> Instructions for the task
Within the entries below, find every line that has the string "lines", then copy it.
===== Input material =====
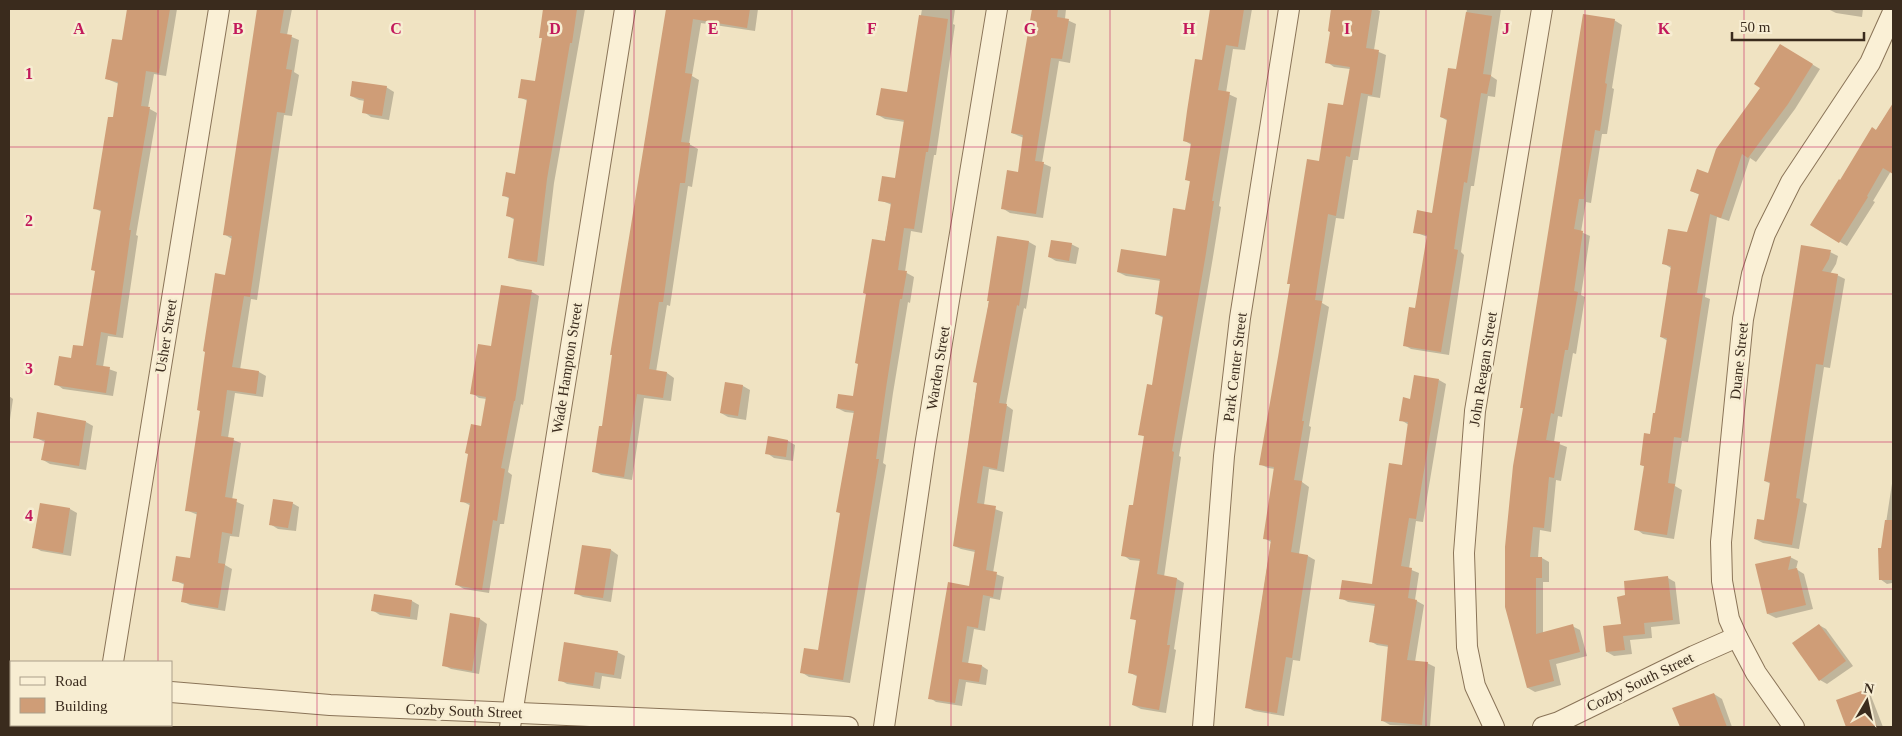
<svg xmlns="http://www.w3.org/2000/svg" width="1902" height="736" font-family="Georgia,serif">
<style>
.shadow{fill:#0003}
.building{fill:#cf9d77}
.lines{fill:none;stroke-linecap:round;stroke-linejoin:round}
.minor-casing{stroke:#8a7458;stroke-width:22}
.minor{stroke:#faf0d6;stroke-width:20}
.grid{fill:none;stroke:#c2185b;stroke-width:1;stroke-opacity:0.55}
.labels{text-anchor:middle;stroke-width:5;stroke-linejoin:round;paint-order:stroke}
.street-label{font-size:15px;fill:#3a2b1d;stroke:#f7edd2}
.grid-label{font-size:16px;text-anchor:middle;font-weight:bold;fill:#c2185b;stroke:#f7edd2;stroke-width:5;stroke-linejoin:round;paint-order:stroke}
</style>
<rect width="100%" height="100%" fill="#f0e3c2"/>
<g class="shadow">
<path d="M128,9L142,11V9H177L166,76L154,74L148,108L157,113L136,235L138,236L123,338L108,336L103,367L117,372L113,396L63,389L56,384L72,360L84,348L96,271L102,212L94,208L114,119L119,84L107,79L123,42Z"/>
<path d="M258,9H292L287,35L299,40L294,72L299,75L292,116L284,115L257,300L251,299L240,370L259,372L266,376L263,397L235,393L228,438L241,443L232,500L244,505L239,537L230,536L225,565L232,569L225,611L190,605L182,601L185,585L174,580L191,560L198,515L186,510L232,239L224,234Z"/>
<path d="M545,9H585L554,183L544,266L517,261L509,257L515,220L508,216L510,199L503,195L516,175L528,101L519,97L536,83L543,39L540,37Z"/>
<path d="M667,9H758L755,31L701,23L692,76L699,80L689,144L698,149L692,187L688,186L670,306L667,305L656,372L667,373L674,378L671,401L644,398L632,480L601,475L593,471L603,428Z"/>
<path d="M922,9H955L953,24L955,25L936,155H934L922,233L911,231L905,272L914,277L910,303L908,302L893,393L883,463L886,465L850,683L809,677L801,672L819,652L841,514L838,512L854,413L845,412L837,408L854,398L892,205L880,200L896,180L905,122L885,119L878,115L908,94Z"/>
<path d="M1034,9H1066L1065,19L1076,24L1070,63L1059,61L1042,163L1051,167L1043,218L1010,213L1002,208L1019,173L1024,138L1012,133Z"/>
<path d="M1211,9H1252L1245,50L1233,49L1226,93L1237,98L1219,206L1221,207L1213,257L1179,456L1181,457L1164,577L1177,579L1184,583L1174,649L1176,650L1166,713L1141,709L1133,705L1138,677L1129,672L1137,621L1132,618L1141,561L1130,560L1123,555L1134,507L1145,437L1140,434L1153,386L1164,318L1156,314L1161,281L1126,276L1118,272L1167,257L1186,212L1191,182L1187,180L1192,145L1185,141L1203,62Z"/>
<path d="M1332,9H1376L1380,11L1374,50L1386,55L1380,98L1368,96L1358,160H1353L1344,219L1336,218L1322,303L1329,307L1309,426L1311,427L1302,482L1309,487L1299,554L1308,556L1315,560L1300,661L1293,660L1284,716L1254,711L1246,707L1271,542L1264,538L1275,469L1268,468L1260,464L1320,162L1345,107L1350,69L1334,67L1327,62L1331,32L1329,31Z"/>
<path d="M1467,9H1501L1491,76L1497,80L1495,97L1488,96L1474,186H1471L1461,252L1464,255L1449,355L1411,349L1404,345L1416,310L1428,237L1414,232L1433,214L1448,121L1441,117L1458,71Z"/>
<path d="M1828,9H1863L1862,17L1836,13Z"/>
<path d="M1614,20L1622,25L1612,88L1614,89L1607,134H1602L1591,203L1586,202L1581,232L1590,236L1581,295L1585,297L1576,354L1573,353L1562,417L1558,416L1554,442L1567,447L1561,481L1556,480L1551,532L1540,530L1538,558H1542L1549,562V582H1543V633L1572,626L1580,630L1587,656L1556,664L1561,685L1535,692L1528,688L1507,547Z"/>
<path d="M1780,45L1820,69L1795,109L1756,162L1750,158L1729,221L1717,217L1705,297L1710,299L1688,442L1682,441L1675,486L1682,490L1674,539L1643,534L1636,529L1646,467L1641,465L1656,414L1668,341L1661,337L1671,268L1663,263L1688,233L1700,195L1691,191L1709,175L1762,87Z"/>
<path d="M386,87L394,92L389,120L371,117L364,112L365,101L359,100L351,96Z"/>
<path d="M1893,105V172L1891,171L1873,201L1875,202L1847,246L1812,225Z"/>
<path d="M998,237L1029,242L1036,246L1026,309L1024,308L1006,405L1013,410L1004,472L989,469L984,505L1003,512L993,573L1004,577L1000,600L990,598L985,631L974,629L968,664L982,666L988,670L986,685L966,682L962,706L936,702L930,698L970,587L975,552L961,549L954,546Z"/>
<path d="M1071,244L1079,248L1076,264L1056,261L1049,257Z"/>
<path d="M1802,247L1830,252L1838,256L1836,264L1830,274L1837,275L1845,279L1830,368L1824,367L1803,502L1807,504L1799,549L1763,543L1755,539L1765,521L1771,484L1765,481Z"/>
<path d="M502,287L532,292L539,296L523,405L521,404L508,472L512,475L504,524H500L489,593L464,589L457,585L471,506L462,501L482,428L487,399L479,398L472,393L492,347Z"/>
<path d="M1439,380L1446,384L1423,522L1416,521L1409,569L1419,573L1415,600L1424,605L1415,662L1427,663L1435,667L1430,727L1390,725L1383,721L1389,647L1377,645L1370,641L1375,606L1348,602L1341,598L1373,586L1403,466L1409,425L1401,420L1411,400Z"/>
<path d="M726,383L743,386L750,390L746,420L728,417L721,413Z"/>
<path d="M9,396L13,399L9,426Z"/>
<path d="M86,422L93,426L86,470L50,464L43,460L45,442L34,437Z"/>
<path d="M769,438L788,441L795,445L793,461L774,458L767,453Z"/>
<path d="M1893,477V607L1892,583L1887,584L1880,579L1882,549Z"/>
<path d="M292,503L299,507L296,531L278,529L270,524Z"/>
<path d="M41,504L70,509L77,513L71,556L41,551L34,547Z"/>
<path d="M583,546L611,550L618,555L611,602L583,597L575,593Z"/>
<path d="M1790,557L1798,561L1796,569L1804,574L1813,609L1776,618L1768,614Z"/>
<path d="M1668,578L1675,582L1680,624L1651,627L1652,638L1630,640L1632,654L1614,656L1607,652L1622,625Z"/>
<path d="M375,595L412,601L419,605L417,620L380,615L372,610Z"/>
<path d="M451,615L480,619L487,624L479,674L451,669L443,665Z"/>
<path d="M1819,625L1826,629L1853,666L1827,684L1820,680Z"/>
<path d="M617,652L625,656L621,679L602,676L600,689L567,684L560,680Z"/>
<path d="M1863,691L1871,696L1883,727H1847L1837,701Z"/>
<path d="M1714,694L1722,699L1732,727H1681L1674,709Z"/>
</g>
<g class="building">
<path d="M127,9H170L159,73L146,71L141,106L150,107L129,230H131L116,335L101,332L96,365L110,367L106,393L54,385L59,356L71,358L73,345L83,346L95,271L91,270L101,210L93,209L108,117H113L118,82L105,79L112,39L122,40Z"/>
<path d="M257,9H284L280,33L292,35L286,69L292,70L285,113L277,112L250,297L244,296L232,367L259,371L256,394L227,390L221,436L234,438L225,497L237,499L232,534L222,532L218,563L225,564L218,608L181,602L184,583L172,581L176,556L190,558L197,512L185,511L200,411L197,410L205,352L203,351L215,273L225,275L232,236L223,235Z"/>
<path d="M543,9H577L572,43H570L547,179L537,262L508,258L514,218L506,216L509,197L502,196L506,172L515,174L527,99L518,98L521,79L535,81L542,38H539Z"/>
<path d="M666,9H750L747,28L693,19L685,73L692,74L681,142L690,143L685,183H680L663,302H659L649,369L667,372L663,398L637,394L624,477L592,472L599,426H602L612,355H610Z"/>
<path d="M1032,9H1058L1057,17L1069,19L1062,59L1051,58L1035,161L1044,162L1036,214L1001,209L1007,170L1018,172L1023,135L1011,133Z"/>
<path d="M1210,9H1244L1238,47L1226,45L1218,90L1230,92L1212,201H1214L1206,253L1172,451L1174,452L1157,574L1177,578L1167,645H1170L1159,710L1132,705L1137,675L1128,673L1136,620L1130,619L1140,559L1121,556L1129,505H1133L1144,436L1138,435L1147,384L1152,385L1163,316L1155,314L1160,279L1117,272L1121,249L1166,256L1173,208L1185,210L1190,181L1185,180L1191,143L1183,141L1187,111L1195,59L1202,60Z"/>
<path d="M1331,9H1372L1366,48L1379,50L1372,95L1361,93L1350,157L1346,156L1336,216L1328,214L1315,300L1322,301L1302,421H1304L1294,480L1302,481L1291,552L1308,555L1292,658L1286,657L1277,713L1245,708L1271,540L1263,539L1274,467L1259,465L1278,357L1290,284H1287L1307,159L1319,161L1328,103L1343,105L1350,67L1325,63L1330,32L1328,31Z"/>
<path d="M1466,12L1492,16L1483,74L1491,75L1487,94L1481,93L1467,183L1464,182L1454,249L1458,250L1441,352L1403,346L1409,307L1415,308L1427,235L1413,233L1417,210L1432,213L1447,119L1440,117L1448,68L1456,69Z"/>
<path d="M1583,14L1615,19L1605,83L1607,84L1600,131L1595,130L1584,199H1579L1574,229L1583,231L1574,291L1578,292L1568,350H1565L1554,414L1551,413L1546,440L1560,442L1554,478L1549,477L1544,528L1533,527L1530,557H1542V578H1536V634L1573,624L1580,652L1549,660L1554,681L1527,688L1505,607V547L1513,466L1523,408H1520Z"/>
<path d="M919,15L948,19L928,152H926L914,229L904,228L898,270L907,271L902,299H900L886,388L876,459H879L843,680L800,673L804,648L818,650L840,513L836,512L854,411L836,408L838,394L853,396L858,364L855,363L866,294L863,293L872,239L885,241L891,203L878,201L882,176L895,178L904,120L876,115L881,88L907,92Z"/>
<path d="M1780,44L1813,64L1788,104L1748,158L1742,154L1721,218L1710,214L1697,293L1703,294L1693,360L1681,438L1674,437L1668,483L1675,484L1667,535L1634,530L1644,466L1640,465L1644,433L1650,434L1653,413H1655L1667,338L1660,337L1671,266L1662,264L1668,229L1687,232L1699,194L1690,191L1697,169L1708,173L1716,149L1760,88L1754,84Z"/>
<path d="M352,81L387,86L382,116L362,113L364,99L350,96Z"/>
<path d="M1893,103V174L1883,168L1867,196L1868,197L1839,243L1810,225L1839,179L1840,180L1872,127L1876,130Z"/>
<path d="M997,236L1029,241L1019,306L1017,305L999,403L1007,404L997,469L983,466L977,503L996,506L986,570L997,572L993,597L983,595L978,628L967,626L962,662L982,665L979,682L959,679L955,703L928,699L948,582L969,586L975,550L953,546L977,383L973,382L989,301H987Z"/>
<path d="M1051,240L1072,243L1069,261L1048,257Z"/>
<path d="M1801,245L1831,250L1829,259L1822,271L1838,274L1823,365L1816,364L1796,498L1800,499L1792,545L1754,539L1757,519L1764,520L1770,482L1764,481Z"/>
<path d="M501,285L532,290L515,401H514L501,468L505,469L497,521L493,520L482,590L455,585L470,503L460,502L468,454L465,453L471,424L481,426L486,397L470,394L478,344L491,346Z"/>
<path d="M1414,375L1439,379L1416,519L1409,518L1401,566L1412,568L1408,598L1417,600L1407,660L1428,662L1422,725L1381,721L1388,645L1369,642L1375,604L1339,599L1342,580L1372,584L1389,463L1402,465L1408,422L1399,421L1403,397L1410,399Z"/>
<path d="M725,382L743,385L738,416L720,413Z"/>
<path d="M37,412L86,421L79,466L41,460L45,440L33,438Z"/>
<path d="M768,436L788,440L786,457L765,454Z"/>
<path d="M273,499L293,502L288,528L269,525Z"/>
<path d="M40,503L70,508L63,553L32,548Z"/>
<path d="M1885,520H1893V580H1879L1878,548H1881Z"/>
<path d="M582,545L611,549L603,598L574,594Z"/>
<path d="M1791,556L1788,570L1797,568L1806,605L1767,614L1755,564Z"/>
<path d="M1668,576L1673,620L1644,623L1645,634L1623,636L1625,650L1606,652L1603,626L1621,624L1617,597L1625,595L1624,581Z"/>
<path d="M374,594L412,600L410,617L371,611Z"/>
<path d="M450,613L480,618L472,671L442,666Z"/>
<path d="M1819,624L1846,661L1819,681L1792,643Z"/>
<path d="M564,642L618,651L614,675L595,672L593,686L558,681Z"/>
<path d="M1864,690L1877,727H1846L1836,700Z"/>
<path d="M1714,693L1727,727H1680L1672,708Z"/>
</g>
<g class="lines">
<g class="minor-casing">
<g id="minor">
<path d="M113,662L219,9"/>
<path d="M9,690H11"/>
<path d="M171,692L330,705L848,727"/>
<path d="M103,727L104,725"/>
<path d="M510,727L625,9"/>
<path d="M884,727L925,446L997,9"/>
<path d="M1203,727L1224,456L1240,318L1289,9"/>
<path d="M1494,727L1475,686L1467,647L1464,553L1475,411L1542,9"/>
<path d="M1543,727L1559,722L1694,656L1737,637"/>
<path d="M1794,727L1756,673L1737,637L1729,619L1722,581L1721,542L1743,319L1752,274L1765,234L1791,182L1870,63L1893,12"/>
</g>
</g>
<use href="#minor" class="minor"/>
</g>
<path class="grid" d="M158,9V662M317,9V727M475,9V727M634,9V727M792,9V727M951,9V727M1110,9V727M1268,9V727M1426,9V727M1585,9V727M1744,9V727M9,147H1893M9,294H1893M9,442H1893M9,589H1893M158,725V727"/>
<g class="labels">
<g class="street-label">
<text transform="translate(166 336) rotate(-81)" y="5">Usher Street</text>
<text transform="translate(1739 361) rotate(-84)" y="5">Duane Street</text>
<text transform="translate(1235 367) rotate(-83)" y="5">Park Center Street</text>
<text transform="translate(567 368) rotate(-81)" y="5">Wade Hampton Street</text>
<text transform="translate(938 368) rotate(-81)" y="5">Warden Street</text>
<text transform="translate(1483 369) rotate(-81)" y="5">John Reagan Street</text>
<text transform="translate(1640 682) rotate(-26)" y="5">Cozby South Street</text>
<text transform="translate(464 711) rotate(2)" y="5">Cozby South Street</text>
</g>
</g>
<g class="grid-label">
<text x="79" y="34">A</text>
<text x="238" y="34">B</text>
<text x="396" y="34">C</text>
<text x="555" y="34">D</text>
<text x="713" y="34">E</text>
<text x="872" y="34">F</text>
<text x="1030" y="34">G</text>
<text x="1189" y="34">H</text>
<text x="1347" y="34">I</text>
<text x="1506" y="34">J</text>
<text x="1664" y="34">K</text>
<text x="29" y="79">1</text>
<text x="29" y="226">2</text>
<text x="29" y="374">3</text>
<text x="29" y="521">4</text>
</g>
<rect width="1902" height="736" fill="none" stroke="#3a2b1d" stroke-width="20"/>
<rect x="10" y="661" width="162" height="65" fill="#f7edd2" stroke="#ab9f8a"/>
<rect x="20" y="677" width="25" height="8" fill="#faf0d6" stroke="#ab9f8a"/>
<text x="55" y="686" font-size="15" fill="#3a2b1d">Road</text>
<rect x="20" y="698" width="25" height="15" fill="#cf9d77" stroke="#ab9f8a"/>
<text x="55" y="711" font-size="15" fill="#3a2b1d">Building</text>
<g transform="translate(1867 701) rotate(9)" stroke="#f7edd2" stroke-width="4" paint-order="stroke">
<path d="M0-4L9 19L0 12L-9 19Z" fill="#3a2b1d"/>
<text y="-8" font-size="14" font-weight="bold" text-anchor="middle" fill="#3a2b1d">N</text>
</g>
<path d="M1732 32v8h132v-8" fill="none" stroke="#3a2b1d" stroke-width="2.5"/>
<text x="1740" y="32" font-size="15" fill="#3a2b1d" stroke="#f7edd2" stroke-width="4" paint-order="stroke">50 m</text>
</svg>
=====
> Solution to this problem
.lines{fill:none;stroke-linecap:round;stroke-linejoin:round}
<g class="lines">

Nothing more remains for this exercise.